### Stated goal
Reproduce every one of the items below line for line, with no changes.
+---+
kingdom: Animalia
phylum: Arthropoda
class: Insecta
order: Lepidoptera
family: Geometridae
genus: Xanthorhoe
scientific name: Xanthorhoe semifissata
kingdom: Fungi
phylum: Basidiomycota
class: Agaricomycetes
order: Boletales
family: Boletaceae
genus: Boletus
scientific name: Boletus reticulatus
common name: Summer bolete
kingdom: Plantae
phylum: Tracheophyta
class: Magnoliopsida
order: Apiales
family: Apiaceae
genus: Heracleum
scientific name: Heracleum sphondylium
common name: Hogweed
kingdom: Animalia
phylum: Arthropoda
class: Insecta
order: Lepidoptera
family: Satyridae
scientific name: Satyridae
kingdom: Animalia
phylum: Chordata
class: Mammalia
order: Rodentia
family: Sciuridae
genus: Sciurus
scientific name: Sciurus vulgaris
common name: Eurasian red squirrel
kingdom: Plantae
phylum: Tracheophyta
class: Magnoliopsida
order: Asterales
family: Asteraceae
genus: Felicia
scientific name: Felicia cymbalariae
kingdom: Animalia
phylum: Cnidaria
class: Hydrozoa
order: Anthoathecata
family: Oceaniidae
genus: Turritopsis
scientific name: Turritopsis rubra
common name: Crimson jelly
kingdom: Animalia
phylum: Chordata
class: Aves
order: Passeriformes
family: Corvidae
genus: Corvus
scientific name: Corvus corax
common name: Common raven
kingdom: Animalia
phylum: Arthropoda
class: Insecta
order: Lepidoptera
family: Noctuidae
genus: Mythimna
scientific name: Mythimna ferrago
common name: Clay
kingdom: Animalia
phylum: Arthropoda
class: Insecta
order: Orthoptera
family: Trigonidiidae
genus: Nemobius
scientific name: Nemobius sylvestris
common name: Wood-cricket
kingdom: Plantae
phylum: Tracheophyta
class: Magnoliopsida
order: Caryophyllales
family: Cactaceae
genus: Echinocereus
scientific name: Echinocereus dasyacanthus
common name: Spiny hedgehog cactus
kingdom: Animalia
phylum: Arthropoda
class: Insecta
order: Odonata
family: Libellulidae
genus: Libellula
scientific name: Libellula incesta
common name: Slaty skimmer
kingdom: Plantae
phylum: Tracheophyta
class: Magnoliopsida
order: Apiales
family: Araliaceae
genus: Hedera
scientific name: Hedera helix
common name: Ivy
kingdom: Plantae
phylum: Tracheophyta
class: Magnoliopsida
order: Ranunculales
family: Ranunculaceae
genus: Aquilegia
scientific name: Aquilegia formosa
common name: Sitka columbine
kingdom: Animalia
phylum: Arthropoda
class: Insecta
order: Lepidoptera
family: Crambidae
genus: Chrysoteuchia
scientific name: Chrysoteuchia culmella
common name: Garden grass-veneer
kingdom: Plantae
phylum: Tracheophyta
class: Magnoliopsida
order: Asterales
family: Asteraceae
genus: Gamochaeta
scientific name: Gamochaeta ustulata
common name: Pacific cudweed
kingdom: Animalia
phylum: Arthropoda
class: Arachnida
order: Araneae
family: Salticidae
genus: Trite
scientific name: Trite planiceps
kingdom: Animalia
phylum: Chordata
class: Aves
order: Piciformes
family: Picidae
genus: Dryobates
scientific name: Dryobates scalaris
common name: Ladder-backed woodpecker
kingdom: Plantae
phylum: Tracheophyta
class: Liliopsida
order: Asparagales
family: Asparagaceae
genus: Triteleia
+---+
### Complete response
kingdom: Animalia
phylum: Arthropoda
class: Insecta
order: Lepidoptera
family: Geometridae
genus: Xanthorhoe
scientific name: Xanthorhoe semifissata
kingdom: Fungi
phylum: Basidiomycota
class: Agaricomycetes
order: Boletales
family: Boletaceae
genus: Boletus
scientific name: Boletus reticulatus
common name: Summer bolete
kingdom: Plantae
phylum: Tracheophyta
class: Magnoliopsida
order: Apiales
family: Apiaceae
genus: Heracleum
scientific name: Heracleum sphondylium
common name: Hogweed
kingdom: Animalia
phylum: Arthropoda
class: Insecta
order: Lepidoptera
family: Satyridae
scientific name: Satyridae
kingdom: Animalia
phylum: Chordata
class: Mammalia
order: Rodentia
family: Sciuridae
genus: Sciurus
scientific name: Sciurus vulgaris
common name: Eurasian red squirrel
kingdom: Plantae
phylum: Tracheophyta
class: Magnoliopsida
order: Asterales
family: Asteraceae
genus: Felicia
scientific name: Felicia cymbalariae
kingdom: Animalia
phylum: Cnidaria
class: Hydrozoa
order: Anthoathecata
family: Oceaniidae
genus: Turritopsis
scientific name: Turritopsis rubra
common name: Crimson jelly
kingdom: Animalia
phylum: Chordata
class: Aves
order: Passeriformes
family: Corvidae
genus: Corvus
scientific name: Corvus corax
common name: Common raven
kingdom: Animalia
phylum: Arthropoda
class: Insecta
order: Lepidoptera
family: Noctuidae
genus: Mythimna
scientific name: Mythimna ferrago
common name: Clay
kingdom: Animalia
phylum: Arthropoda
class: Insecta
order: Orthoptera
family: Trigonidiidae
genus: Nemobius
scientific name: Nemobius sylvestris
common name: Wood-cricket
kingdom: Plantae
phylum: Tracheophyta
class: Magnoliopsida
order: Caryophyllales
family: Cactaceae
genus: Echinocereus
scientific name: Echinocereus dasyacanthus
common name: Spiny hedgehog cactus
kingdom: Animalia
phylum: Arthropoda
class: Insecta
order: Odonata
family: Libellulidae
genus: Libellula
scientific name: Libellula incesta
common name: Slaty skimmer
kingdom: Plantae
phylum: Tracheophyta
class: Magnoliopsida
order: Apiales
family: Araliaceae
genus: Hedera
scientific name: Hedera helix
common name: Ivy
kingdom: Plantae
phylum: Tracheophyta
class: Magnoliopsida
order: Ranunculales
family: Ranunculaceae
genus: Aquilegia
scientific name: Aquilegia formosa
common name: Sitka columbine
kingdom: Animalia
phylum: Arthropoda
class: Insecta
order: Lepidoptera
family: Crambidae
genus: Chrysoteuchia
scientific name: Chrysoteuchia culmella
common name: Garden grass-veneer
kingdom: Plantae
phylum: Tracheophyta
class: Magnoliopsida
order: Asterales
family: Asteraceae
genus: Gamochaeta
scientific name: Gamochaeta ustulata
common name: Pacific cudweed
kingdom: Animalia
phylum: Arthropoda
class: Arachnida
order: Araneae
family: Salticidae
genus: Trite
scientific name: Trite planiceps
kingdom: Animalia
phylum: Chordata
class: Aves
order: Piciformes
family: Picidae
genus: Dryobates
scientific name: Dryobates scalaris
common name: Ladder-backed woodpecker
kingdom: Plantae
phylum: Tracheophyta
class: Liliopsida
order: Asparagales
family: Asparagaceae
genus: Triteleia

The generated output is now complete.